Dillon tried one more time. He flipped open a mag­azine, and presented it to the others. “Nielsen ratings,” he told them. They all took in the lists of shows and numbers, but it might as well have been written in Ar­abic for all it mattered.

“See, look,” Dillon said, pointing it out as best he could. “Ratings on the most popular shows have dropped off—and the shows no one ever watches are beginning to get followers.”

They kept looking at the ratings, then back to Dillon as if there should be more.

“And that’s the end of the world?” Tory asked du­biously.

“No, but this is.” And Dillon presented them with a picture from the morning sports pages. Crowds at a Nascar race. “This says it all. I mean, look at them. Look at the way this woman is slouching—look at the angle those people are standing—and the directions they’re all looking. It’s as if they’re not there to watch the race—they’re just passing time. It’s like they’re waiting for something else—something bigger—but they don’t even know it yet.”

“I’m sorry, you lost me,” said Tory.

“Okay,” said Dillon, pacing across the rug, and flex­ing his fingers to keep from pulling his hair out. “It’s like a tidal wave.
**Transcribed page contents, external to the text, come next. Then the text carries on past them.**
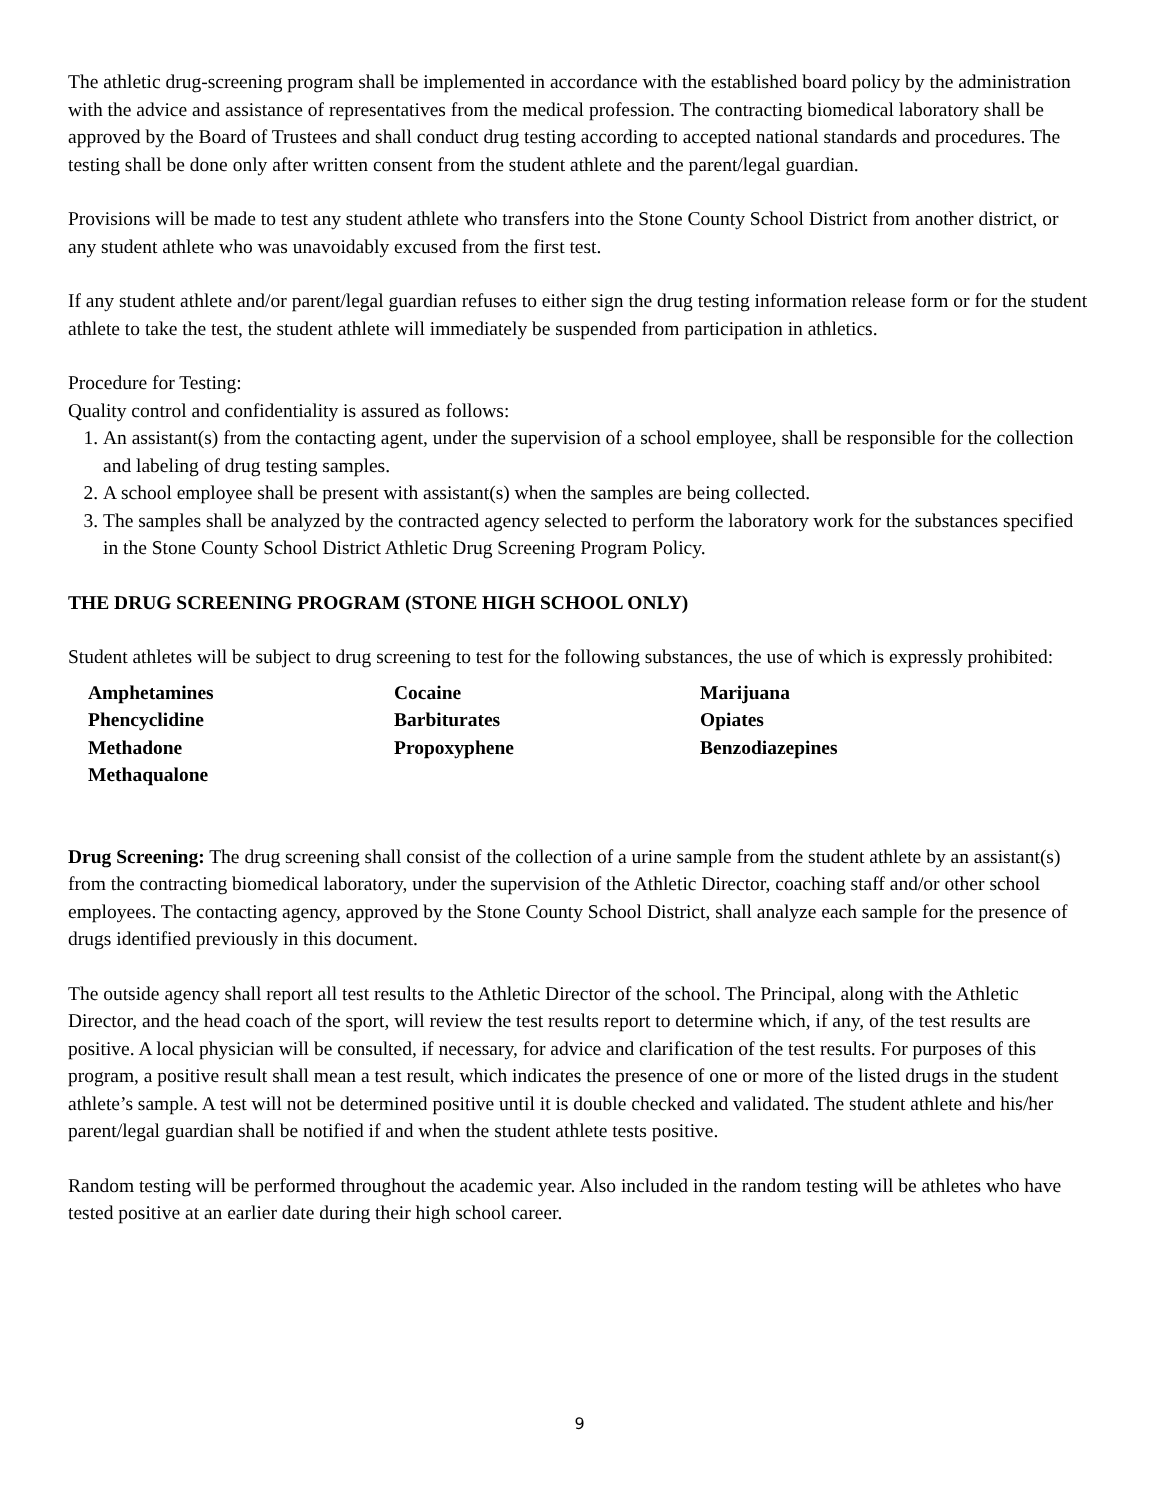The athletic drug-screening program shall be implemented in accordance with the established board policy by the administration with the advice and assistance of representatives from the medical profession. The contracting biomedical laboratory shall be approved by the Board of Trustees and shall conduct drug testing according to accepted national standards and procedures. The testing shall be done only after written consent from the student athlete and the parent/legal guardian.
Provisions will be made to test any student athlete who transfers into the Stone County School District from another district, or any student athlete who was unavoidably excused from the first test.
If any student athlete and/or parent/legal guardian refuses to either sign the drug testing information release form or for the student athlete to take the test, the student athlete will immediately be suspended from participation in athletics.
Procedure for Testing:
Quality control and confidentiality is assured as follows:
1. An assistant(s) from the contacting agent, under the supervision of a school employee, shall be responsible for the collection and labeling of drug testing samples.
2. A school employee shall be present with assistant(s) when the samples are being collected.
3. The samples shall be analyzed by the contracted agency selected to perform the laboratory work for the substances specified in the Stone County School District Athletic Drug Screening Program Policy.
THE DRUG SCREENING PROGRAM (STONE HIGH SCHOOL ONLY)
Student athletes will be subject to drug screening to test for the following substances, the use of which is expressly prohibited:
| Amphetamines | Cocaine | Marijuana |
| Phencyclidine | Barbiturates | Opiates |
| Methadone | Propoxyphene | Benzodiazepines |
| Methaqualone | | |
Drug Screening: The drug screening shall consist of the collection of a urine sample from the student athlete by an assistant(s) from the contracting biomedical laboratory, under the supervision of the Athletic Director, coaching staff and/or other school employees. The contacting agency, approved by the Stone County School District, shall analyze each sample for the presence of drugs identified previously in this document.
The outside agency shall report all test results to the Athletic Director of the school. The Principal, along with the Athletic Director, and the head coach of the sport, will review the test results report to determine which, if any, of the test results are positive. A local physician will be consulted, if necessary, for advice and clarification of the test results. For purposes of this program, a positive result shall mean a test result, which indicates the presence of one or more of the listed drugs in the student athlete’s sample. A test will not be determined positive until it is double checked and validated. The student athlete and his/her parent/legal guardian shall be notified if and when the student athlete tests positive.
Random testing will be performed throughout the academic year. Also included in the random testing will be athletes who have tested positive at an earlier date during their high school career.
9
You know—just before there’s a tidal wave, all the water pulls away from the beach, and it gets quiet—as if the shore is waiting for the wave to hit: Well, that’s what’s happening now.”

He picked up the article about the flat-world politi­cian. “People everywhere are slowly losing their sense of reason.” Then he went to the computer screen. “People are forgetting how to communicate.” Then he held up the magazine of Nielsen ratings—“Everyone’s changing their alliances at an abnormal rate”—and fi­nally the picture. “And everyone’s waiting for some­thing to happen.” He took a moment, realizing he had hyperventilated and was feeling faint, then continued, trying to lock on their eyes one at a time.

“These things that would mean nothing to you, mean everything to me. They show me the pattern that no one else can see.” He took a deep breath, and spoke slowly. “Within one month,” he said, “some crucial event is going to occur—something that no one can explain. That event is going to get stuck in people’s minds, and when they can’t reason it away, miscommunication will start to spread. Half-truths, and flat-out lies will spread around the world until no one knows what truth is anymore . . .

. . . and alliances will shift.”

He turned and grabbed a globe off of Hearst’s private desk. “After that, there’s going to be a great gathering. I’ve been studying changes in airline schedules and travel statistics—they all point to it.” He showed them the globe. He had already penned in a thousand flight patterns, leaving nothing but blue pen covering most of the world, darkest over Europe and the Mediterranean.

“It’ll be somewhere on the other side of the world,” he told them. “Millions will go there . . . and die. But it won’t stop there. Death will spread out from that spot, until there’s nothing left. Human, animal, or vegetable. Unless we can change the pattern.”

“Is it nuclear?” asked Tory.

Dillon shook his head. “No, that’s not part of the pattern. It’s something else. Something worse. And so far, all the good we’ve done hasn’t changed a thing!”